Pet Meds: What’s in a Name (Brand)?

Humans love names – they give us something to hold on to, something to remember things by and something to set one thing apart from another. Without a name, people on the street would just shout out “Hey, you” when they wanted to tell one person (me) that they (I) forgot to wear pants and everyone would have to turn around and look at that pants-less person (me) and point and laugh. At least, that’s how it plays out in that recurring dream I have. (Just kidding. And I faithfully wear pants. Every. Single. Day.)

The other recurring dream I have is that my beard is on fire, and the only thing I have to put it out with is a fork. It doesn’t end well. Now, back to the topic at hand!

But names don’t tell the whole story. I am talking here specifically about generic versus prescription medications. When I was in college, I drank generic beer due to hypomoneytosis (acute lack of liquid funds, or finds to buy liquids with!) It was awful. It came in a white can with one word – BEER, in all black caps – on it.

It had different ingredients from the beer my wealthier friends drank – their beer probably had a little more hops and better water, and perhaps a smidge less kerosene. Or whatever it is they put into generic beer that makes it intolerable – unless you’re an extremely broke veterinary student.

That’s one of the crucial differences between a generic food, and a generic medication. A generic medication has the exact same active ingredients as the often more well-known name brand. The same amounts, the same chemical structure, the same pharmacology – everything. It just doesn’t have the name, and it doesn’t have the price tag. According to (a consumer watchdog organization), generic drugs cost 40-50% less than their name-brand cohorts with the exact same degree of efficacy.

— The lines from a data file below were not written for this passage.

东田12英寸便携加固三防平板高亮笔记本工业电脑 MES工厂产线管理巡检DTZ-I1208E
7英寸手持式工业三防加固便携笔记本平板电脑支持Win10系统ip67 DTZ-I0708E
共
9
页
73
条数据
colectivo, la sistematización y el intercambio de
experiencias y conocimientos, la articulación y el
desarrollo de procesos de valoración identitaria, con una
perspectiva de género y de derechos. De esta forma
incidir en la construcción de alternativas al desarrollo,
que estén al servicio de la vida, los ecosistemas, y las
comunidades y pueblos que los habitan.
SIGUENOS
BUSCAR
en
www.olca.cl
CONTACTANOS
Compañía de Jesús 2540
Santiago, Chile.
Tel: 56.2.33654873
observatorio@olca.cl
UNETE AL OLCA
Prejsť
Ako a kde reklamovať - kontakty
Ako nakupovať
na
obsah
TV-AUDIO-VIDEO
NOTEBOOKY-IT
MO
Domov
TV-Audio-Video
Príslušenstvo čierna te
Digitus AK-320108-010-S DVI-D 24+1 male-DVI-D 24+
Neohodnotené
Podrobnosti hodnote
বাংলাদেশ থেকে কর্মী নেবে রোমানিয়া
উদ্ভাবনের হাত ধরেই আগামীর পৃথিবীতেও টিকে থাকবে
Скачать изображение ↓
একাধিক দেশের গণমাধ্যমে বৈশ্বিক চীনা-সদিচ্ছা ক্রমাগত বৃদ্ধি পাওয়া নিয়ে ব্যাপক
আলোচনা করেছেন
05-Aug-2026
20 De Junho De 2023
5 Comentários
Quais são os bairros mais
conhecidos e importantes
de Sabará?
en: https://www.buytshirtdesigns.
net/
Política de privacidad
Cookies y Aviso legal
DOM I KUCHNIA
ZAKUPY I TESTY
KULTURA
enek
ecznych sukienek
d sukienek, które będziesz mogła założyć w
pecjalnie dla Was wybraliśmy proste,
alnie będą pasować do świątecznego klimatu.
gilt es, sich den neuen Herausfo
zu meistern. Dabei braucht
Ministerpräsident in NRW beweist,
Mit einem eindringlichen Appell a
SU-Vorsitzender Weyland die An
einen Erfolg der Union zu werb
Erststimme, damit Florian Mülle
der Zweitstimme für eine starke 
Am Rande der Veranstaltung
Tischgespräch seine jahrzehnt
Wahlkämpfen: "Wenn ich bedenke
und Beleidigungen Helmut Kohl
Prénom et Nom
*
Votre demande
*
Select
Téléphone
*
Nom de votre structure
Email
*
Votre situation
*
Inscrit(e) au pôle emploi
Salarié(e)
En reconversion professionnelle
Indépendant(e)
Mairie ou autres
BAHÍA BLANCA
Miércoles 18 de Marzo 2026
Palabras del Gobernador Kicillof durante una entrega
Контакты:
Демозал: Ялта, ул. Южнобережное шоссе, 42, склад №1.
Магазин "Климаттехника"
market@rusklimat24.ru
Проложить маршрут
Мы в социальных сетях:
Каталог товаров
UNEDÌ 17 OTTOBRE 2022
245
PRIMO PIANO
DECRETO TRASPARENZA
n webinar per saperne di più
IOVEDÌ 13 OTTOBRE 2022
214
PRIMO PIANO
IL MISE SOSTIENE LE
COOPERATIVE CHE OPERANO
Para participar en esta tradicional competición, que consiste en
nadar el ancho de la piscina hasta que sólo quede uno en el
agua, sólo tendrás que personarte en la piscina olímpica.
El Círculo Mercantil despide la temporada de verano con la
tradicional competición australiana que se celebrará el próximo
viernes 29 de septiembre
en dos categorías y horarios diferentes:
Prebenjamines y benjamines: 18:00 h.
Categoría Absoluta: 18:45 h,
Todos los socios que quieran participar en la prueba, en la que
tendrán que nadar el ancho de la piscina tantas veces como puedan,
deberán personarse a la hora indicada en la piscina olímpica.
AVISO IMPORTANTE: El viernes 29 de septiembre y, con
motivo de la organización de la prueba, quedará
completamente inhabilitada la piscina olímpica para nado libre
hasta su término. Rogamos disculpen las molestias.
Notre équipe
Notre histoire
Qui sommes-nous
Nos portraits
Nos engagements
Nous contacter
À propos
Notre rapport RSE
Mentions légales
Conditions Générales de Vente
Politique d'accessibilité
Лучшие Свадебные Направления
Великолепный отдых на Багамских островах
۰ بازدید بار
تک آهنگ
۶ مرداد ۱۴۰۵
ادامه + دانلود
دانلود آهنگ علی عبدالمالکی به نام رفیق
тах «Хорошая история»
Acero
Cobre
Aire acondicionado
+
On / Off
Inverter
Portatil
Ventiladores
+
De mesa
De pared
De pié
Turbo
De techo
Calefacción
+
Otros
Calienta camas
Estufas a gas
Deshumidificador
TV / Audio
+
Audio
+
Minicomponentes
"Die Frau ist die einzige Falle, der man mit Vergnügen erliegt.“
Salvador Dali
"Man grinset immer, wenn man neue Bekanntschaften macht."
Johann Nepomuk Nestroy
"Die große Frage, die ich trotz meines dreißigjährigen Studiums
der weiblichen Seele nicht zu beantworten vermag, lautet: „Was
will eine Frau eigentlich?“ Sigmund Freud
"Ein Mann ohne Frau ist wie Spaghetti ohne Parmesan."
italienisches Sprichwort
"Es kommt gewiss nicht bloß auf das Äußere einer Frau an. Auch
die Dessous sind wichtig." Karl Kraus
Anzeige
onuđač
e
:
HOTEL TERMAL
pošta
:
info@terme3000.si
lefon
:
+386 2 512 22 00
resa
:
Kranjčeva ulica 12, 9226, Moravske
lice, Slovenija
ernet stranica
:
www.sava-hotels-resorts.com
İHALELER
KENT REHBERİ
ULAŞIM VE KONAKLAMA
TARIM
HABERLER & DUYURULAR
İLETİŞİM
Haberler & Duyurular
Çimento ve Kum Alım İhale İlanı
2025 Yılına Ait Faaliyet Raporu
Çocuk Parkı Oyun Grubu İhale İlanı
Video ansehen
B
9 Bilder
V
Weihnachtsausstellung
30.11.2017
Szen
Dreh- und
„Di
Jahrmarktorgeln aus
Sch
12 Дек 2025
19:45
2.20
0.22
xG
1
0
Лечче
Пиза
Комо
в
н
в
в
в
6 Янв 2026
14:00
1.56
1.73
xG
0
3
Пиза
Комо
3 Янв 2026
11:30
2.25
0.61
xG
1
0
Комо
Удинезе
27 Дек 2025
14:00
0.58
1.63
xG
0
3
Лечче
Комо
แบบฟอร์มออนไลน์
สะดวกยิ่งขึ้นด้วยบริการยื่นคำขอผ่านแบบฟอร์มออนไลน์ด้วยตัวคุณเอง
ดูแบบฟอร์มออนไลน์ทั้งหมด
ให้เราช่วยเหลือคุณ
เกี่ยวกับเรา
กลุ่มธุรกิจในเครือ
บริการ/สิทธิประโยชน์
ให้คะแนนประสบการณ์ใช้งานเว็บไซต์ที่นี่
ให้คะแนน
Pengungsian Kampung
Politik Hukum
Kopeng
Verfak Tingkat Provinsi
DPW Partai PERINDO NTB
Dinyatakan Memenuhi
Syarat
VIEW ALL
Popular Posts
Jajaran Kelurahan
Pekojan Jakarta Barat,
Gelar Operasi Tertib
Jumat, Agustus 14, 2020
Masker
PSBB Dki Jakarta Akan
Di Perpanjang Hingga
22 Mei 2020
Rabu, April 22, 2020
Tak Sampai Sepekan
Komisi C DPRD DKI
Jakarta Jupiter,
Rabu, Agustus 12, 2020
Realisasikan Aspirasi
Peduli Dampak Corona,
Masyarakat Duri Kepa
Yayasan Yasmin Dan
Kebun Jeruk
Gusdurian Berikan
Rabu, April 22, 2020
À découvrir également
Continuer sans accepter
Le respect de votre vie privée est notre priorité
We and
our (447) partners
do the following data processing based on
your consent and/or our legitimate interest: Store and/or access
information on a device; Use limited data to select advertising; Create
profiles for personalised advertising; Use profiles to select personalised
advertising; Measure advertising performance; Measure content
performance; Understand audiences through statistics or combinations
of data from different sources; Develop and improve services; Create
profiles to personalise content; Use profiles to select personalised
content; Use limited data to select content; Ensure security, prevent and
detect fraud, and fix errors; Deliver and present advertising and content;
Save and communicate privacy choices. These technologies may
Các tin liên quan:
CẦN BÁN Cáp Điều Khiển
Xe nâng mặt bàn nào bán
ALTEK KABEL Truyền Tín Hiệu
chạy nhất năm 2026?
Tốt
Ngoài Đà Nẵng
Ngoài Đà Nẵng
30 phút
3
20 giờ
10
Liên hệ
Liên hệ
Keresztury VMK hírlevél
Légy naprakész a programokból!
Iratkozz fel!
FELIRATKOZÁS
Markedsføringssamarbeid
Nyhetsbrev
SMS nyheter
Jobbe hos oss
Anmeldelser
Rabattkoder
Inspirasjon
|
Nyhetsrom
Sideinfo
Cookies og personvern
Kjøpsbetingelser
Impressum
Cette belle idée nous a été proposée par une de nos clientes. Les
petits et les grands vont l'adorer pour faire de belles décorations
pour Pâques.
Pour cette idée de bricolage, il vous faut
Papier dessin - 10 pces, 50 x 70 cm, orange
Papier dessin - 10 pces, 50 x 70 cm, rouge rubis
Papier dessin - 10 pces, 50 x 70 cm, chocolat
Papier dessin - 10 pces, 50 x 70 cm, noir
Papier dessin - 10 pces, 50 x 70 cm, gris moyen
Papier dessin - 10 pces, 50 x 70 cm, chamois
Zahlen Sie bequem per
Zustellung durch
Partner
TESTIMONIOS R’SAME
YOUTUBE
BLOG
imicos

So, while a generic beer may include monkey bile or rainbow dust, for example, among its flavorings (great taste, less filling), a generic medication will have the same drug as its more famous fancy-pants named cousin for a fraction of the cost. Same effect, less money. In short, there is no compelling reason to choose a costlier named brand drug if a comparable generic exists. When there are generic options, you should engage your veterinarian in a conversation about using them to decrease your pet’s healthcare costs, just like you do for your own.

These days, there are even over-the-counter treatments for pets that are generic versions of what used to be veterinary-only products. Fiproguard is a good example of that (generic for Frontline Top Spot) and even WormX Plus uses the same active ingredients used in dewormers commonly used at the veterinarian. Of course, never underestimate the important role your veterinarian plays – and always consult with them if you have questions about your pet’s health, about specific products or about how to extinquish beard fires with a fork (in the case of this veterinarian, anyhow.)

The economics of pharmaceuticals are not my area of expertise (I would rather put my flaming beard out with a fork than delve into the shadowy world of economics), but the bottom line is clear – if you can go generic, you should and you will save money doing it. I’d bet you a (generic) beer that you’ll be better off.